The final lesson cum cause of the crisis is in the area of free media. If you want transparency and accountability of policy making, there must be a robust and critical media. At a press conference during the World Bank’s annual meeting in Hong Kong, George Soros challenged the Malaysian press to report back to the Malaysian public his claim that, had there been a free media in Malaysia, Prime Minister Mahathir’s views concerning Soros’s role in the financial crisis would have been challenged and refined long before he went international with them. This became an interesting example of the development of the free media in the region. The traditional media, the newspapers and Kuala Lumpur-based media, did not as far as I can tell report any of these allegations, despite George Soros’s challenge that this would be a test of whether they were the free media they claimed to be. On the other hand, in this glorious global world we live in, the new satellite and cable broadcasters operating throughout the region carried this into every middle-class home in Kuala Lumpur, leading every news hour for 36 hours with the Soros challenge.

The United States needs to focus on these issues. This is really a matter of these countries’ civil societies seizing the political opportunity created by the crisis, and it is clearly not my part, representing an international economic institution, to be advocating anything revolutionary here. But I would like to see East Asians seize the opportunity for change and be supported by an imaginative, innovative U.S. foreign policy, as they are being supported as much as possible by the Bank’s efforts to invest in the social dimensions of recovery from this crisis. It is striking that there is widespread, potentially activist U.S. public support for international engagement. The trouble is that it is not for the forms of engagement that Washington defines as being foreign policy concerns. The old foreign policy of guns, and even the newer foreign policy of markets, does not turn on American public opinion.

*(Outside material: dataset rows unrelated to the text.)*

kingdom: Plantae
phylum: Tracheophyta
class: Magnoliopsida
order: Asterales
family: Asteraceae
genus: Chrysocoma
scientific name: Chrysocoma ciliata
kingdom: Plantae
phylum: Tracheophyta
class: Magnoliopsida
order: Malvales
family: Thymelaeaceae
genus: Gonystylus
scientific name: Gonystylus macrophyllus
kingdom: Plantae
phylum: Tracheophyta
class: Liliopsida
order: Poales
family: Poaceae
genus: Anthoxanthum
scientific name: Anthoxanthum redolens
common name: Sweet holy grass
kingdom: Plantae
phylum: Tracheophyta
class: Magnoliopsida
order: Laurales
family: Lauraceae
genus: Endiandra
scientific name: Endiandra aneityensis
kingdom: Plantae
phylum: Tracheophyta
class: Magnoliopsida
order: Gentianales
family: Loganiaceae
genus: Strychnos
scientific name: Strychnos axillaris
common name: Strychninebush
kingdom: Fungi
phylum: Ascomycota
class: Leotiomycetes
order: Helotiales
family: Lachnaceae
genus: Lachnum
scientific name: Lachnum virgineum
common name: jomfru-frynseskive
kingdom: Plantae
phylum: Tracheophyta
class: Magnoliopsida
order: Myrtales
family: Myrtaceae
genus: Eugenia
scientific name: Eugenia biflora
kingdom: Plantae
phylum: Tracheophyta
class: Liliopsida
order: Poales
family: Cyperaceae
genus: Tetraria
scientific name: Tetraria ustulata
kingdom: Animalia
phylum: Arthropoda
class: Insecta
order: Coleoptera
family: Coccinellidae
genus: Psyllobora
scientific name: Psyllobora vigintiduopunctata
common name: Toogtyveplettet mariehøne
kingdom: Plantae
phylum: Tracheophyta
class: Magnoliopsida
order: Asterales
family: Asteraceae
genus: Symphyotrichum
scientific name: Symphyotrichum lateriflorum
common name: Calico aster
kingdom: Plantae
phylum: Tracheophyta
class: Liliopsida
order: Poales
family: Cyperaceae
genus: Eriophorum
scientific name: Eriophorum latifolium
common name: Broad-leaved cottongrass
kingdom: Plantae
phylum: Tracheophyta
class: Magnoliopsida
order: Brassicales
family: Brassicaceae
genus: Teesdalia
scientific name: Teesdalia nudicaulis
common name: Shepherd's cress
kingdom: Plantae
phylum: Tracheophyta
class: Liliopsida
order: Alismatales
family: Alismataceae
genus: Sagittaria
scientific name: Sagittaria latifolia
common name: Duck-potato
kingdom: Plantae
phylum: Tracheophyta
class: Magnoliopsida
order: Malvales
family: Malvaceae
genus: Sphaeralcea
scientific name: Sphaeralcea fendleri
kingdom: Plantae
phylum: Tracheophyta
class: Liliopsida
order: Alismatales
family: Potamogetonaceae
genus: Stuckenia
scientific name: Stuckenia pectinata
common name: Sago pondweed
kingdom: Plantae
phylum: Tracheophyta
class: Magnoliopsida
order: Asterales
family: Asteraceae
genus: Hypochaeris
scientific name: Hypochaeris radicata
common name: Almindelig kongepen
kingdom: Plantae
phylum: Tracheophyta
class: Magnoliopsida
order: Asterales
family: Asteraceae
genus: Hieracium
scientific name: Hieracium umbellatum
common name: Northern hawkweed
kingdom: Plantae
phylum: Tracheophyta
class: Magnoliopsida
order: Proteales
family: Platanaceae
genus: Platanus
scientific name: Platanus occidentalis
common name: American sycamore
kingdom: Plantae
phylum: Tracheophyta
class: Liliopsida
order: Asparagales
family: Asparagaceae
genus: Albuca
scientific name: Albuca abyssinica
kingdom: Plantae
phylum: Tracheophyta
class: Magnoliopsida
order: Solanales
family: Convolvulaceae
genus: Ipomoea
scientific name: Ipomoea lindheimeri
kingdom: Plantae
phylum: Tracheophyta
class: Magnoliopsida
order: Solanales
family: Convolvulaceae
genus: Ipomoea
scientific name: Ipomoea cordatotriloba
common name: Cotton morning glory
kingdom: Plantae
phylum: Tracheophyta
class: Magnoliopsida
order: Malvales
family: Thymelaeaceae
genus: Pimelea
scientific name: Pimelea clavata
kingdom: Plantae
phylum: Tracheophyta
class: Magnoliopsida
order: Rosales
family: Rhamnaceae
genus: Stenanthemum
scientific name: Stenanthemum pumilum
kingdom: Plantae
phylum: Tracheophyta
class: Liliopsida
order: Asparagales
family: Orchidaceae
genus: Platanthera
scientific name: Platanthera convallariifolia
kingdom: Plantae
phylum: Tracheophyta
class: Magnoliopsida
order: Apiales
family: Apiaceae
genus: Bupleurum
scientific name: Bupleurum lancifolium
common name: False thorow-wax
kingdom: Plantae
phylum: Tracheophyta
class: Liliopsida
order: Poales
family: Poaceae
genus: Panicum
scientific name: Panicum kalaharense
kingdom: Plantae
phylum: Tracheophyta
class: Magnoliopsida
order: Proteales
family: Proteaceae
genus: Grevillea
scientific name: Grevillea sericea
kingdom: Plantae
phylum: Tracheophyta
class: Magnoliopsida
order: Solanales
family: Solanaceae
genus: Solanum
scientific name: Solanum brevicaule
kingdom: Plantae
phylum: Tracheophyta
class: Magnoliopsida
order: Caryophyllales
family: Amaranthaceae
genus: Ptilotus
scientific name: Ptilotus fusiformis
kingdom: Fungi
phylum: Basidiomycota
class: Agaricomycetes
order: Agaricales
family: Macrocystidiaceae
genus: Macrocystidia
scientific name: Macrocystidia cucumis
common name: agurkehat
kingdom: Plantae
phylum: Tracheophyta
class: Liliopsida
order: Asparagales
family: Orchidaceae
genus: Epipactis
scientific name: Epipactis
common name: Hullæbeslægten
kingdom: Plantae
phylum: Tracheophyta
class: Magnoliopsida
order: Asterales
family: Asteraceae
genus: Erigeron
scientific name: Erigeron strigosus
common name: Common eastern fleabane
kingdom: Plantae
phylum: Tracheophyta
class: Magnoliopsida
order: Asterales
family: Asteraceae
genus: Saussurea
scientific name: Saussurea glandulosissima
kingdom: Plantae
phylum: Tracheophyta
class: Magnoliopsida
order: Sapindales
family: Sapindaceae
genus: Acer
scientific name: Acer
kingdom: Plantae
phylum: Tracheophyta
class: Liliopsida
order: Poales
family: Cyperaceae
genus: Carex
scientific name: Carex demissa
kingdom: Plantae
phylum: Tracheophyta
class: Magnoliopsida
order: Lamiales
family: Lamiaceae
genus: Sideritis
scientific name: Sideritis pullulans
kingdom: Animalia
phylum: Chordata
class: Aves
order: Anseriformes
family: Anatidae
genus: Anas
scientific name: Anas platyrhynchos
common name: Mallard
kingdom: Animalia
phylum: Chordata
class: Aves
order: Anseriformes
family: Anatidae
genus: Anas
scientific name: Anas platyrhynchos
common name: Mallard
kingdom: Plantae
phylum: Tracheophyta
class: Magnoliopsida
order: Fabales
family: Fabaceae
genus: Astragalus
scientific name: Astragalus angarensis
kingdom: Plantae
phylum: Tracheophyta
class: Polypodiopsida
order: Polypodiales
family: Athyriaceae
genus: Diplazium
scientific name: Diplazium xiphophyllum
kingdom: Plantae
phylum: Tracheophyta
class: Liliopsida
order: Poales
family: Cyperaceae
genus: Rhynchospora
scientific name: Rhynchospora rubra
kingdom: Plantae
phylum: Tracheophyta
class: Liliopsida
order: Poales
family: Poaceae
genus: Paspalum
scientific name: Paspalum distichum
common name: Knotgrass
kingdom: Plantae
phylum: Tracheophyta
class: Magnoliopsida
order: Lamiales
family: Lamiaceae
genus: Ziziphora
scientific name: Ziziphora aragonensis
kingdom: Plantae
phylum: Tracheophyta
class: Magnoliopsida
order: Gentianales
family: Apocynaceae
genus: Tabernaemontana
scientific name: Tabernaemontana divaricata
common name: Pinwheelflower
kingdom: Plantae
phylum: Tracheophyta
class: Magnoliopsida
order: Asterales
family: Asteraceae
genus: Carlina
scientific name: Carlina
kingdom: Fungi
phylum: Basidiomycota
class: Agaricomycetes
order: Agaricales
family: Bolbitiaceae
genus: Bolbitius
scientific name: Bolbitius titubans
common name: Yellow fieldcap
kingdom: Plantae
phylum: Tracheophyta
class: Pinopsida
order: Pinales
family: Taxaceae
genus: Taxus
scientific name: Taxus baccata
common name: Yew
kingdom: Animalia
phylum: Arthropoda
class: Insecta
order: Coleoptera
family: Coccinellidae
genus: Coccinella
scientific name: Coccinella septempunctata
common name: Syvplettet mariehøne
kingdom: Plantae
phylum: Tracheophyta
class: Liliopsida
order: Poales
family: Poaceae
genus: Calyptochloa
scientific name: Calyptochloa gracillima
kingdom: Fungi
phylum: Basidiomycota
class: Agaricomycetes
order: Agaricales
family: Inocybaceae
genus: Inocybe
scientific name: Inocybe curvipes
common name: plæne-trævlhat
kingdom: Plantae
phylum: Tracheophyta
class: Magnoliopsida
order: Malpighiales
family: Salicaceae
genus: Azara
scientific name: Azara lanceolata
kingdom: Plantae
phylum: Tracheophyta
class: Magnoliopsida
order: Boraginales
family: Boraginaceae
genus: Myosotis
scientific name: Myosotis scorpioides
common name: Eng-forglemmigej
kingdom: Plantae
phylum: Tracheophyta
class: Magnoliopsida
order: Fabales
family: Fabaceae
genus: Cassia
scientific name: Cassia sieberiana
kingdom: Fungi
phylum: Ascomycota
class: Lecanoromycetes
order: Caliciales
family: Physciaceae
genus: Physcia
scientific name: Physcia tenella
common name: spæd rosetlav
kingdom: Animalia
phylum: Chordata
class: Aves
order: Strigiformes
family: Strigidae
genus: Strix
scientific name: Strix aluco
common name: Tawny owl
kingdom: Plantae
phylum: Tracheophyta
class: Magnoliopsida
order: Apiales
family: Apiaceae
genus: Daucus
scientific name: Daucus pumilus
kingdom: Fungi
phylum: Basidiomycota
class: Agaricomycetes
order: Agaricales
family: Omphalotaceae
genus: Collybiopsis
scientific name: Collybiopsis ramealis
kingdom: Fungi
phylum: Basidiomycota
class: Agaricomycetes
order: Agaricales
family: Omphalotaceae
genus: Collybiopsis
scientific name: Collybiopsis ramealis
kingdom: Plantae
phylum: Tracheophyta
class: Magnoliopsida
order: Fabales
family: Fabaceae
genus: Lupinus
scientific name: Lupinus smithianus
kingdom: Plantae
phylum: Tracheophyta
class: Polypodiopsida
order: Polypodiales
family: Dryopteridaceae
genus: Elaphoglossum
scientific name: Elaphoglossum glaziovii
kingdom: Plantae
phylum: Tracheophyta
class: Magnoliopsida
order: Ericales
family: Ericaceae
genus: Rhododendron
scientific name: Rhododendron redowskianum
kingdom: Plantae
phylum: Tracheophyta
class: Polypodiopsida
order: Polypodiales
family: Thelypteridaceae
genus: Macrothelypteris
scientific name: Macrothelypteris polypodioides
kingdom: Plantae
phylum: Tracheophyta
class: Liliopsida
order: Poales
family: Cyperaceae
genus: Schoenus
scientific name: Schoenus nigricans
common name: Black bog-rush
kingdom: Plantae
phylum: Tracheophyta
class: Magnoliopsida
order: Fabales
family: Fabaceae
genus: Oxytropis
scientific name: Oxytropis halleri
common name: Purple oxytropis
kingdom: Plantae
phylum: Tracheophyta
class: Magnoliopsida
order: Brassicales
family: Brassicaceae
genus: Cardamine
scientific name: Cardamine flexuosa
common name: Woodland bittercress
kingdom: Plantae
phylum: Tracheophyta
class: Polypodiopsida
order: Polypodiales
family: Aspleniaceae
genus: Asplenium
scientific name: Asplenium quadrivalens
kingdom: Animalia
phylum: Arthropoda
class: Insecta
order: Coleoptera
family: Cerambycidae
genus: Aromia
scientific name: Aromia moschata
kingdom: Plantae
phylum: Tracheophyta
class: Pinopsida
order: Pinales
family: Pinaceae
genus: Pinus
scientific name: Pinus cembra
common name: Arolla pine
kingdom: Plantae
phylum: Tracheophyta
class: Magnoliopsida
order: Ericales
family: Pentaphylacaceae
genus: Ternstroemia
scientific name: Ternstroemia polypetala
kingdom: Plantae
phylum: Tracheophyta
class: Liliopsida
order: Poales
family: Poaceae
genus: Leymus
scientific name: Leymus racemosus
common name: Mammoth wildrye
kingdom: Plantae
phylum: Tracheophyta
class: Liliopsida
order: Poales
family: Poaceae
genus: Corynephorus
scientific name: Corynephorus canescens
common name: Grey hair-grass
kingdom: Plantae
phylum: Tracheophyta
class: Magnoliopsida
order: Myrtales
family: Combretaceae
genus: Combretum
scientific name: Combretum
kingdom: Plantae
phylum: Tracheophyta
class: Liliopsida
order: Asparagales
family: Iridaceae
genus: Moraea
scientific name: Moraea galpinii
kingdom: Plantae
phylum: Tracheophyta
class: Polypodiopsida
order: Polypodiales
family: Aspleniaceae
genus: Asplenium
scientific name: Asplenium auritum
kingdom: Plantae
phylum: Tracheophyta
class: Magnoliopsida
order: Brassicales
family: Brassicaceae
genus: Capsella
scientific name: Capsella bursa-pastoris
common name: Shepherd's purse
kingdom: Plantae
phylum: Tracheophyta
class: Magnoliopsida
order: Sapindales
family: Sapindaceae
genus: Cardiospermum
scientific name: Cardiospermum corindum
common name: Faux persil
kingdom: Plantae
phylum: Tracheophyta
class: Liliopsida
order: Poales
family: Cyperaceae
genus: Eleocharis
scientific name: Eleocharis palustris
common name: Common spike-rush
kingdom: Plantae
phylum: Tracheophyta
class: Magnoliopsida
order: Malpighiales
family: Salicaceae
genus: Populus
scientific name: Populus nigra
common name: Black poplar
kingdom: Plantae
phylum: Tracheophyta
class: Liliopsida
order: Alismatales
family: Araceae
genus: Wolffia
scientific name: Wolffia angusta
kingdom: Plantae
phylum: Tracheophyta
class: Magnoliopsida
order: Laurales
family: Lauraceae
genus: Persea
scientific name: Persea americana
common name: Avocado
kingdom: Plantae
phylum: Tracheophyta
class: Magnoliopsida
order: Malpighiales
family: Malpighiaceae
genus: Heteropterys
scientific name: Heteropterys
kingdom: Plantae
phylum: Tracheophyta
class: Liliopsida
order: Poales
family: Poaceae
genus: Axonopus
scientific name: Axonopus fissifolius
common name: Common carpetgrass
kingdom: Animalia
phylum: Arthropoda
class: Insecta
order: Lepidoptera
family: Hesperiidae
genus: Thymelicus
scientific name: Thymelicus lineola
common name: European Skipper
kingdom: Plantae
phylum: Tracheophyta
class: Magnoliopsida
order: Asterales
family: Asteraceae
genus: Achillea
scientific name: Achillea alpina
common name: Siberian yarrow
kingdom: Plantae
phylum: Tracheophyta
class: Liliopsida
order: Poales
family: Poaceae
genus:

The foreign policy that turns on American public opinion is the one that is scorned in the opinion pages of the New York Times, scorned in the U.S. Congress. It is the foreign policy of Copenhagen and Cairo, and even of Kyoto, which the traditional opinion makers characterize as large, expensive conferences, but which ordinary Americans perceive as offering more real engagement of Americans with other people’s civil societies.

We have been unable to articulate convincingly to the American public that multilateral organizations are efficient and effective deliverers of development assistance. But while it has proved very hard to make the case for a traditional multilateral set of partners for the United States, be it the World Bank or the United Nations, it is very easy to make the case for a broader partnership between civil societies across the world and an American constituency here. To the extent that we at the Bank position ourselves to facilitate that public-to-public partnership, we see a source of support and constituency building for the future.